The formula by which output is calculated may vary. But it is certainly not linear, that is, if the input changes slightly, the output does not change proportionally. A neuron can take input from many other neurons simultaneously, and its output can be fed to the inputs of many other neurons. On the path from the output of one neuron to the input of another neuron there is a control weight (weight) that determines how much the first neuron will contribute to the activation of the second neuron. Neurons can be connected to each other in different ways. A connection’s load determines how active it will be. Teaching a neural net means adjusting the values of its connection weights, so that they follow the taught behavior.
Input, output and hidden layers
Different types of neural nets can be constructed depending on the type of interconnections. A neural net that will be specifically discussed here has neurons arranged in layers from input to output. Neurons in the input layer receive the problem description. The problem is solved by neurons in the output layer. For example, if the objective is to recognize handwritten numbers, the input to the input layer neurons will be the luminance of each point in a handwritten number image. Similarly, one neuron in the output layer can be considered as representing a number. That is, the output neuron with the highest activation will be treated as the input image of the number. How many neurons should be in the input and output layers depends on the nature of the problem. If the number image is described by a square 10 x 10 point luminance, then 100 neurons are required in the input layer. Since the output can only be the ten numbers 0 to 9, only 10 neurons are needed in the output layer.
Artificial Intelligence Markup Language – AIML
That is the story of input and output level. Between them there is one or more secret neuron layer or hidden layer (hidden layer). The input of each neuron in the first hidden layer comes from the output of each neuron in the input layer, according to their connection weights. Similarly, the output of each neuron in the hidden layer is fed to the input of each neuron in the next hidden layer (or if there is only one hidden layer, its output is fed to the input of each neuron in the output layer).

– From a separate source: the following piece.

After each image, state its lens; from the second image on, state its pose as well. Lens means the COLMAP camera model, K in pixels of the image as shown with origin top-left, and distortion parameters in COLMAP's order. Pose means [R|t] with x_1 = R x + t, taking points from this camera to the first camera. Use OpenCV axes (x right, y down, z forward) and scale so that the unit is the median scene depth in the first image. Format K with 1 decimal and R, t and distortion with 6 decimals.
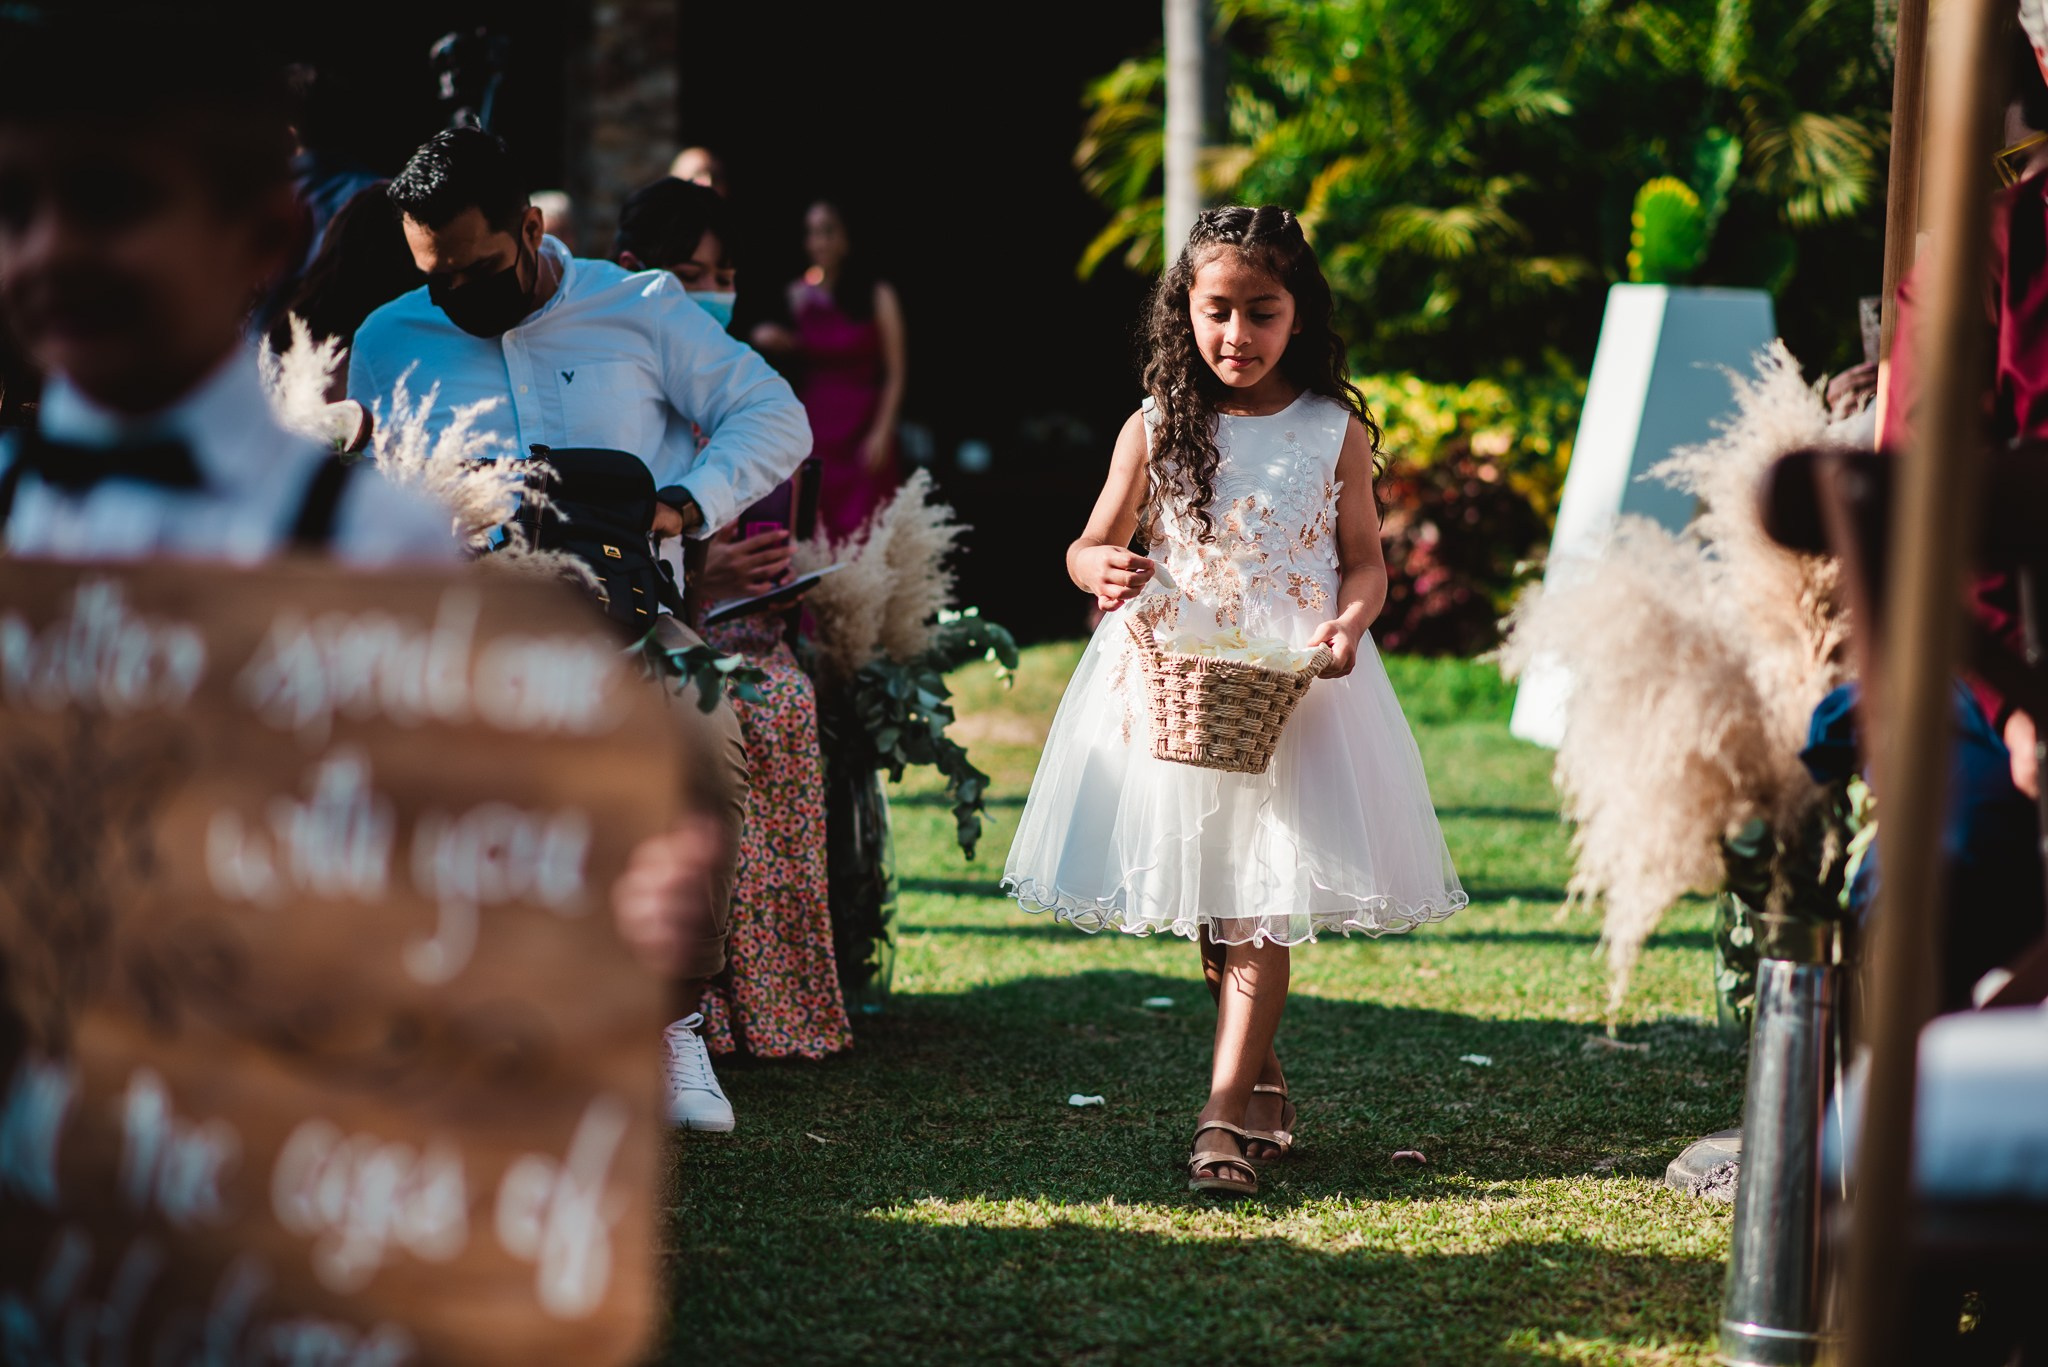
lens RADIAL K [[4873.6, 0, 1024.0], [0, 4873.6, 683.5], [0, 0, 1]] dist [-0.022483, 1.227775]
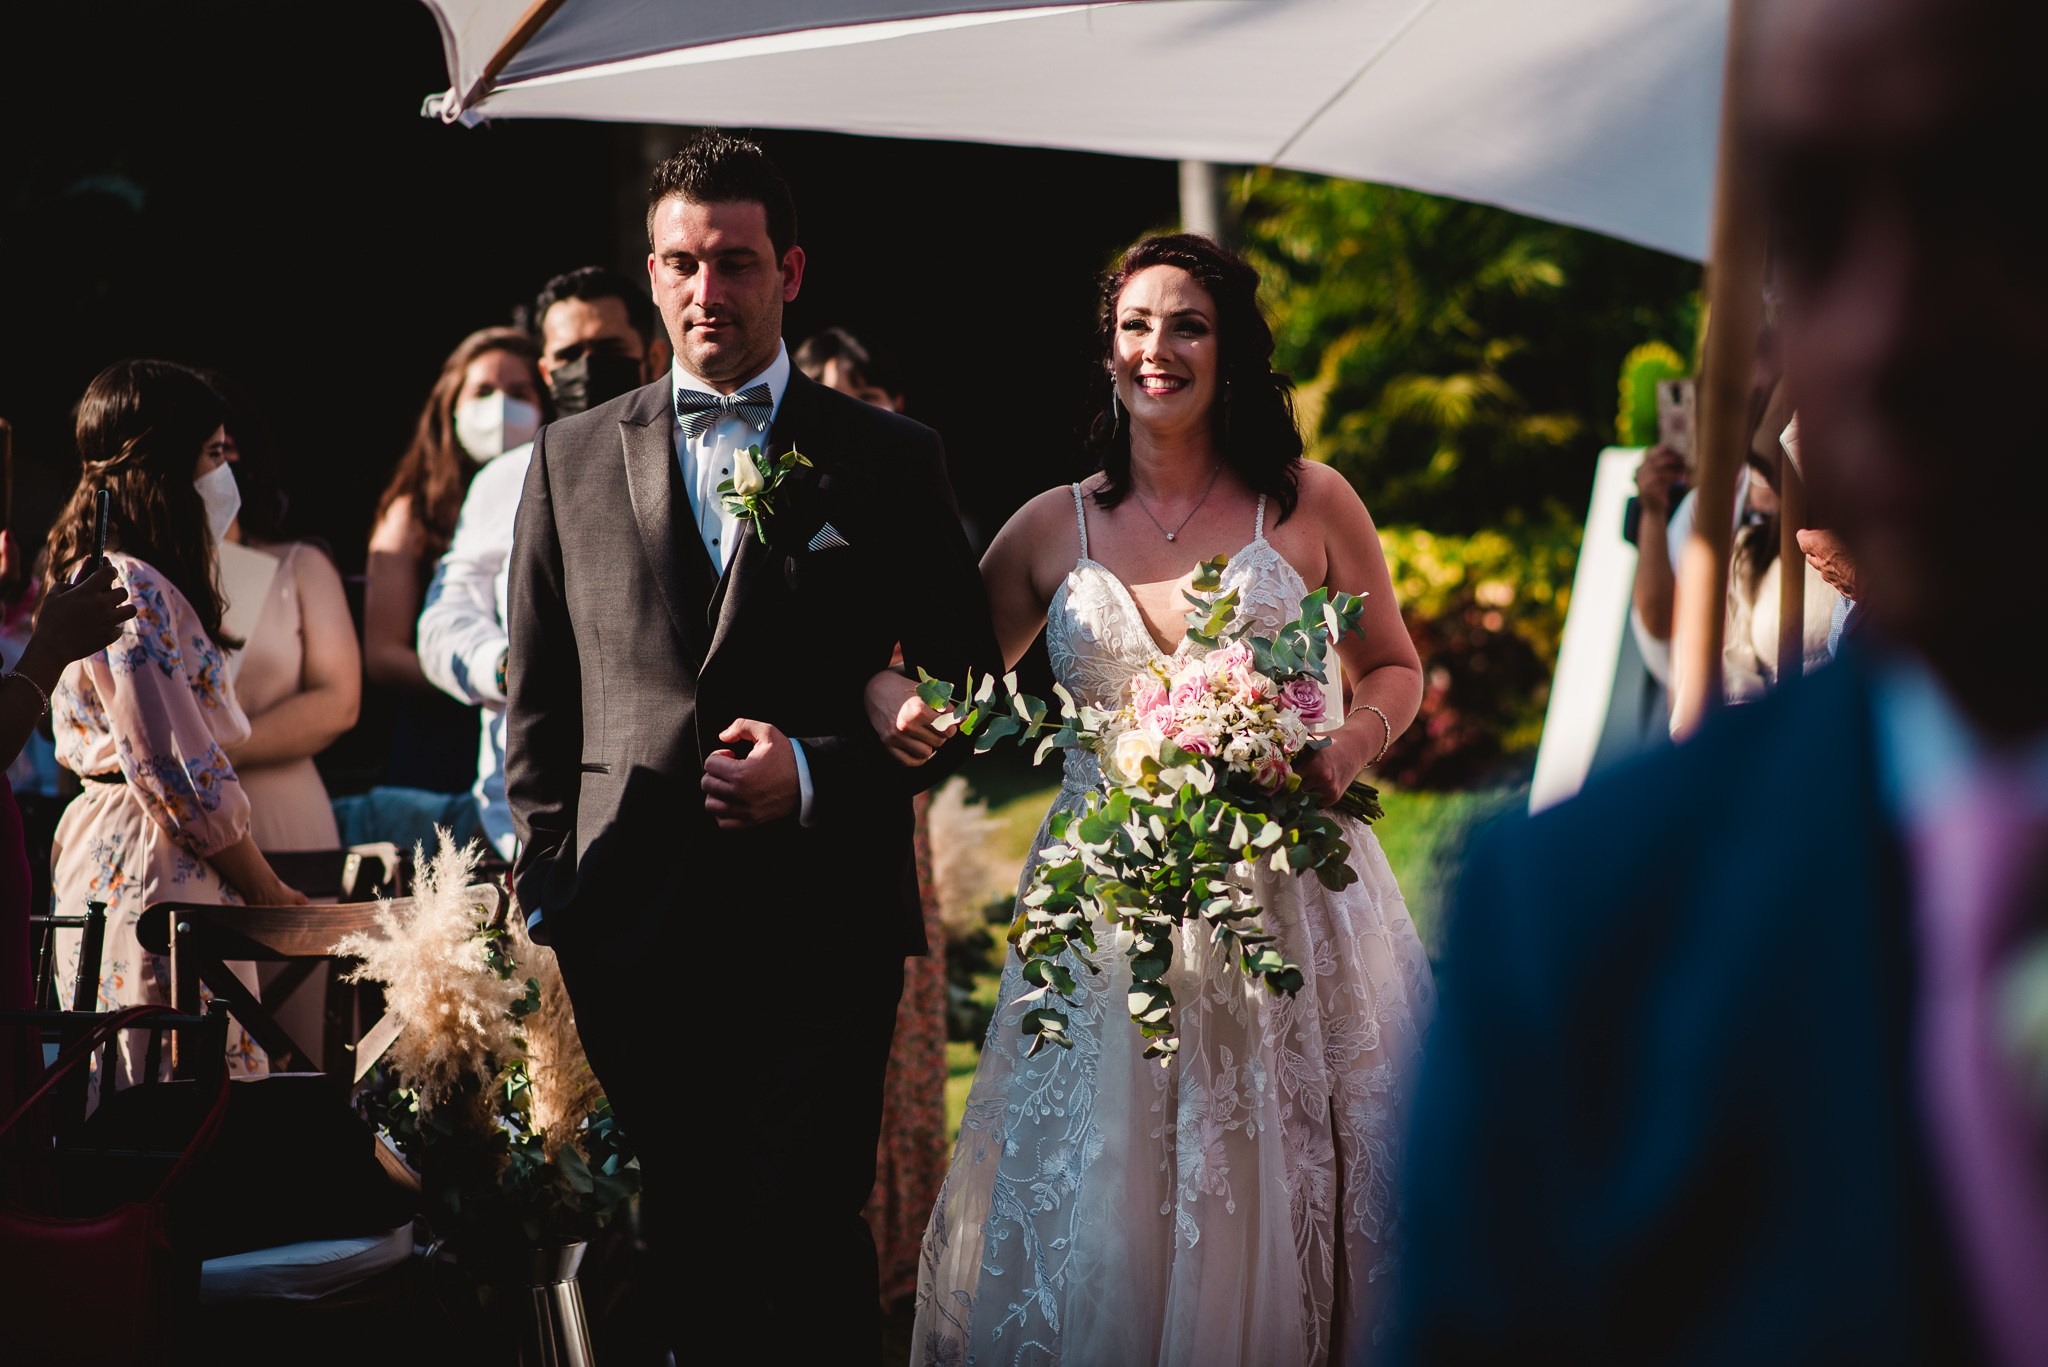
lens RADIAL K [[4903.9, 0, 1024.0], [0, 4903.9, 683.5], [0, 0, 1]] dist [0.034146, 0.570818]
pose [[0.999599, -0.025948, -0.011316, 0.006494], [0.026105, 0.999563, 0.013901, -0.082702], [0.010950, -0.014191, 0.999839, -0.145025]]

Each neuron in each layer combines all the messages received in its input and computes on them to generate the output message [2]. Thus the solution is finally published at the output level.
Naturally, this solution depends on the current value of the interconnection weights of the neurons. All loads need to have suitable values to make the solution work. Rumelhart and his colleagues developed a backpropagation algorithm to determine the values of these weights from many examples. However, this does not happen all at once. By repeatedly running many instances, the network gradually builds up the load values of all its connections. The purpose of this algorithm is to reduce the error based on the number of errors in the solution in each instance, based on the connection weight of each posterior layer. Although simple, this algorithm has proven to be very effective. Its use still continues, although the field has changed a lot.